His first racket was a Spalding. “It was red. Spalding isn’t even in tennis anymore. They might still be in basketball, but they’ve long since exited tennis.”

It wasn’t exactly love at first forehand. “It took awhile for me to really get into tennis. At first, it was  just something I did once a week, not something I instantly loved. But there was a group of kids at Prospect Park Tennis Center all around the same age. Everyone would just hang out, and then play tennis whenever a court would free up. For those few years, Prospect Park Tennis Center became our second home. I’m friends with some of those guys still to this day. We’re talking life-long relationships, over 25 years.”  

He struggled with mechanics early on. “I had to find the right grip - that was confusing for a while. Back then, the biggest stars used an Eastern forehand. My forehand was my strength, but my backhand was a work in progress.’

Speaking of power forehands, Andre Agassi was an early fave. “He was the rebel. Remember his Nike commercials? All that definitely rubbed off on me. Maybe not the mullet, though…”

At 13, he had something of a tennis epiphany. “I was taking my once-a-week lessons with Todd Snyder, a teaching pro at the club, and when I told my mom I wanted to get better, she said, ‘Let’s go talk to Todd.’ His advice was pretty simple: ‘Take more lessons. Play more matches.` That summer, I started tennis camp for the first time.”

The chance to travel outside the U.S. for the first time lit a major fire under him. “The best juniors at Prospect—a lot of them were ranked - went to Bermuda every summer to play a tournament, and I wasn’t good enough to make that team. So I set a goal of making it the following summer, and I did. In fact, I got ‘Most Improved.’ That was great. I was 14, and it was my first time on a plane.”
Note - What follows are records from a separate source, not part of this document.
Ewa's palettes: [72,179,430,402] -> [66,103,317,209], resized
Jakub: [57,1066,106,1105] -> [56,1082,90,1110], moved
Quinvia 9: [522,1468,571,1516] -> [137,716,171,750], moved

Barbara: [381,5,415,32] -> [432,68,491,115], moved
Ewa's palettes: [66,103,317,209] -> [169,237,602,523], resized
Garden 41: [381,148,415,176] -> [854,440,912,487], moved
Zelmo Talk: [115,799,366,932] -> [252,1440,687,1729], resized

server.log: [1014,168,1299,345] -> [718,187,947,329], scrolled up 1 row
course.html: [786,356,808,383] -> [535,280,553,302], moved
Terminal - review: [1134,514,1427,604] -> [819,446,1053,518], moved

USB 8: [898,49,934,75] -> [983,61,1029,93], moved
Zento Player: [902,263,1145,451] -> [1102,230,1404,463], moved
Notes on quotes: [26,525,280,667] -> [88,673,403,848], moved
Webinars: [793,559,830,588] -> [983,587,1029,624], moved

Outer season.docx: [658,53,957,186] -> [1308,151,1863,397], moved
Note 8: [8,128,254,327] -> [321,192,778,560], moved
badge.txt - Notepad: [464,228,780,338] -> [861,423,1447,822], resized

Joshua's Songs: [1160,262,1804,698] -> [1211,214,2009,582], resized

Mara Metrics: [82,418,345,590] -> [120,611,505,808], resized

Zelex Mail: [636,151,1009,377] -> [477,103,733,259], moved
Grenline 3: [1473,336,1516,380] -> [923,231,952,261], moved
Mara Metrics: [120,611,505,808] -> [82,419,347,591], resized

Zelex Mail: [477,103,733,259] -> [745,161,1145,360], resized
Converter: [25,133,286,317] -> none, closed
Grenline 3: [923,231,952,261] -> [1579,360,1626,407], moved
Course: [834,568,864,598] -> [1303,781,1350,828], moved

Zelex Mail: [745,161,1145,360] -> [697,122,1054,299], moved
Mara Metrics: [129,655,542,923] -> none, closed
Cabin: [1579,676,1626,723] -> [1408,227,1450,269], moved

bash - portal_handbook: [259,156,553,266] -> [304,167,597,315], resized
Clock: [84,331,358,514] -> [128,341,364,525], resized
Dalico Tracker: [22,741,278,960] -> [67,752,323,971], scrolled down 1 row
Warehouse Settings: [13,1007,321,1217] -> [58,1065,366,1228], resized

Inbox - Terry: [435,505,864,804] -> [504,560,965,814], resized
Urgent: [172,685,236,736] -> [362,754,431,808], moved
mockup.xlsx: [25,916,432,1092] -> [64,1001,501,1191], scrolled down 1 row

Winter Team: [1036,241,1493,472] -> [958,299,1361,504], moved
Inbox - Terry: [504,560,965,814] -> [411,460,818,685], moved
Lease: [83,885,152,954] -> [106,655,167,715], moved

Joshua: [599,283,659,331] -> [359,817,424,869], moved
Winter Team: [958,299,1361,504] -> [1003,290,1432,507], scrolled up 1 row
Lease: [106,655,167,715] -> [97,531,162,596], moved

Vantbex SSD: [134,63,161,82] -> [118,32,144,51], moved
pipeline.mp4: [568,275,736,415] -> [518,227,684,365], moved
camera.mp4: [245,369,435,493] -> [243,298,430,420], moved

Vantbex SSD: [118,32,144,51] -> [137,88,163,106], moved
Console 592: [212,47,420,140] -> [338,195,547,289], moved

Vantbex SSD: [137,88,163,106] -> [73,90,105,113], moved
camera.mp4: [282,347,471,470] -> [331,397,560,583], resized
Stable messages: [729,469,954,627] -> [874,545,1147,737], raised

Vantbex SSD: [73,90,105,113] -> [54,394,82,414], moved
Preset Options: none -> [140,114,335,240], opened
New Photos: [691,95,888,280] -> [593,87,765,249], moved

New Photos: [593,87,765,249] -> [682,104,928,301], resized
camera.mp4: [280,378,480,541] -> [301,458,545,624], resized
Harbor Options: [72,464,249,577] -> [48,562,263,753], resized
And then it was on to his High School team. “I graduated from Hillcrest High School in Jamaica, Queens. We didn’t have actual tennis courts. It was white paint on asphalt, and it turned those bright yellow balls a lovely shade of black. I’ll never forget that; that’s why we’ve created a signature product that we will be releasing soon. Gotta remember your roots, right?”